The task:
Count every line below that holds the word "theory", and give the number with no other words.

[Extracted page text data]
◆ ◆ ◆ ◆ ◆
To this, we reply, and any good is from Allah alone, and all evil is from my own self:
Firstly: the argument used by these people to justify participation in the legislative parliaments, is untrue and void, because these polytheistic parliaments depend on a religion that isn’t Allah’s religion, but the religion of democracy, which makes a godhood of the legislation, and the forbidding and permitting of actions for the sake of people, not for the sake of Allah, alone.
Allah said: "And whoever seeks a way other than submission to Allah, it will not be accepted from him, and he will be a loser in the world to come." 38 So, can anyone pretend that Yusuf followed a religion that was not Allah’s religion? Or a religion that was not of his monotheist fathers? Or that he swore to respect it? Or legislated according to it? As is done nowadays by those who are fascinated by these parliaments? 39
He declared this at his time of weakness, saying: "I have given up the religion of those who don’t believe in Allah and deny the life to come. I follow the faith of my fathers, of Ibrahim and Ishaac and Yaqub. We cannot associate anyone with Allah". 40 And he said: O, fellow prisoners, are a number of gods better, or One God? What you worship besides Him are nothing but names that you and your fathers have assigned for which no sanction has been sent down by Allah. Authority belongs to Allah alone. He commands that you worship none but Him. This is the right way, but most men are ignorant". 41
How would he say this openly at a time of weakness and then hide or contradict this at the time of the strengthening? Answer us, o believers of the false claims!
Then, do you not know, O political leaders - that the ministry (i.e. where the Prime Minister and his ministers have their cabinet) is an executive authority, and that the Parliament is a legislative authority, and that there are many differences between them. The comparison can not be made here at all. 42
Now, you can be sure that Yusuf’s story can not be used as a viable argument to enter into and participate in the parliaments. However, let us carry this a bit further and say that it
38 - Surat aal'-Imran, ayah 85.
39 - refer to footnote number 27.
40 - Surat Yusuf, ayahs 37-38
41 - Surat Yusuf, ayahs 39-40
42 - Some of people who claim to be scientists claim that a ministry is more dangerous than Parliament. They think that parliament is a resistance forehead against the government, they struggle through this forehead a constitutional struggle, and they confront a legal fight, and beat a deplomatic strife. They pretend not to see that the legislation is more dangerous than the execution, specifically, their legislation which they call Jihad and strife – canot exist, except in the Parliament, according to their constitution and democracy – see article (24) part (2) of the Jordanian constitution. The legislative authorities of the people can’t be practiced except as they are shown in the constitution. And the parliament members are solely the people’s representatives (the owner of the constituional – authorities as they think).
◆ ◆ ◆ ◆ ◆
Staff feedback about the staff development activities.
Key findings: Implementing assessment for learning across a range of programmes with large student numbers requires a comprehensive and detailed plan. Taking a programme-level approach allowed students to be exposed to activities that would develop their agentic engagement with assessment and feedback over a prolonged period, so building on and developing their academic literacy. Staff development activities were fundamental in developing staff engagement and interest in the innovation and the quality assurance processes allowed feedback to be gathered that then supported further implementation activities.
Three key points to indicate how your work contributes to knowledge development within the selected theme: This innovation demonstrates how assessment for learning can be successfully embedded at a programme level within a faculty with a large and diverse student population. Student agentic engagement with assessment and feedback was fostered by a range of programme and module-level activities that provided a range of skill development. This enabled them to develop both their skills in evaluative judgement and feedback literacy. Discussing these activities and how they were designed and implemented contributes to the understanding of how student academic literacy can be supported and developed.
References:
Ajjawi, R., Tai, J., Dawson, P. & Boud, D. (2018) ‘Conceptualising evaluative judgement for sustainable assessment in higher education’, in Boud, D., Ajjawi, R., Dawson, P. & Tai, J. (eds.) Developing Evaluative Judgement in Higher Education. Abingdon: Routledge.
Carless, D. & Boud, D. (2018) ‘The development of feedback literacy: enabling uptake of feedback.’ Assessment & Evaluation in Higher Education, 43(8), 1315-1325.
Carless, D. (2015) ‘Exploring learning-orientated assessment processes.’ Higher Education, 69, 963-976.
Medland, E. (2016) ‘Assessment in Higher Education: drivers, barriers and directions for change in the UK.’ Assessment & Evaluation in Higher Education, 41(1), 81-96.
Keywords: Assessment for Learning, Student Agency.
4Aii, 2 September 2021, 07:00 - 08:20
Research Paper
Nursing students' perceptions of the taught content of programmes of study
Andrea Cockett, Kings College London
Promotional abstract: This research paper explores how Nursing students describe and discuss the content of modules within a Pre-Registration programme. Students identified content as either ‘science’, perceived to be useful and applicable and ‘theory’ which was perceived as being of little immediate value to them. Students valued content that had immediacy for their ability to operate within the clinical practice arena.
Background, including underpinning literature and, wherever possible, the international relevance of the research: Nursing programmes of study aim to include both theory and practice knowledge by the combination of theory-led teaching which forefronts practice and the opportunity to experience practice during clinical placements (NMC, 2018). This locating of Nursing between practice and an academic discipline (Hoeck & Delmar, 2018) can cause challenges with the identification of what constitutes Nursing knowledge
◆ ◆ ◆ ◆ ◆
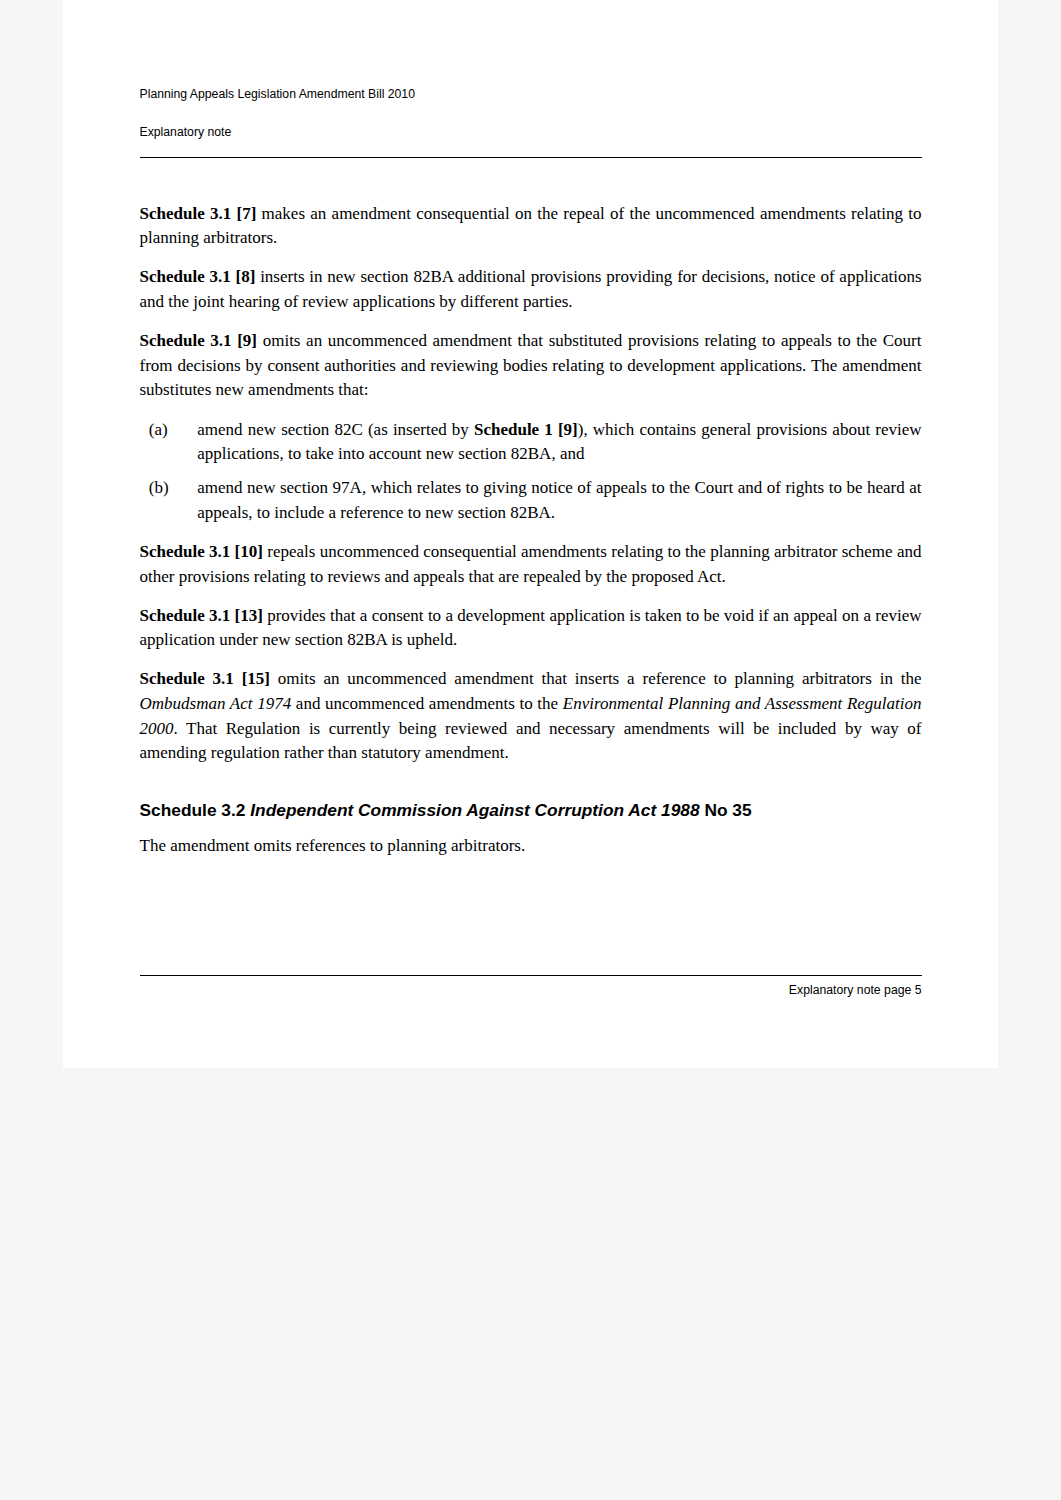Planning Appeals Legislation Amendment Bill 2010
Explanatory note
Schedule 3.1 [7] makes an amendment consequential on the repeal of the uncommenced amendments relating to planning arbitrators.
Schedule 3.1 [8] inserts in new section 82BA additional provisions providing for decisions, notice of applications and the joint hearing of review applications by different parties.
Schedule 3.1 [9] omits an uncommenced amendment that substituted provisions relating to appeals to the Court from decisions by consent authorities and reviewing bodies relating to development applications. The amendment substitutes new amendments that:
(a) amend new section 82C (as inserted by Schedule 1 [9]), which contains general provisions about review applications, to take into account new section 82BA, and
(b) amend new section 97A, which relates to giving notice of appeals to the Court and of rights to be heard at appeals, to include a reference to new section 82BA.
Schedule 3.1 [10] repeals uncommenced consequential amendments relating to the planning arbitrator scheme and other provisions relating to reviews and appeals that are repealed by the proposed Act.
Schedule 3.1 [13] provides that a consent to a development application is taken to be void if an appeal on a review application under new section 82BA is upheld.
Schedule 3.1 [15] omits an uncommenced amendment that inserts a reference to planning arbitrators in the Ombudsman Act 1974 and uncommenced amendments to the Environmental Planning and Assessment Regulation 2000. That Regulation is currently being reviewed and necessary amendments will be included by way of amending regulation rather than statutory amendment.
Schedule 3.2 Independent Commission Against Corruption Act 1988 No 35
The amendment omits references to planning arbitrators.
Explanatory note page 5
◆ ◆ ◆ ◆ ◆
The answer:
2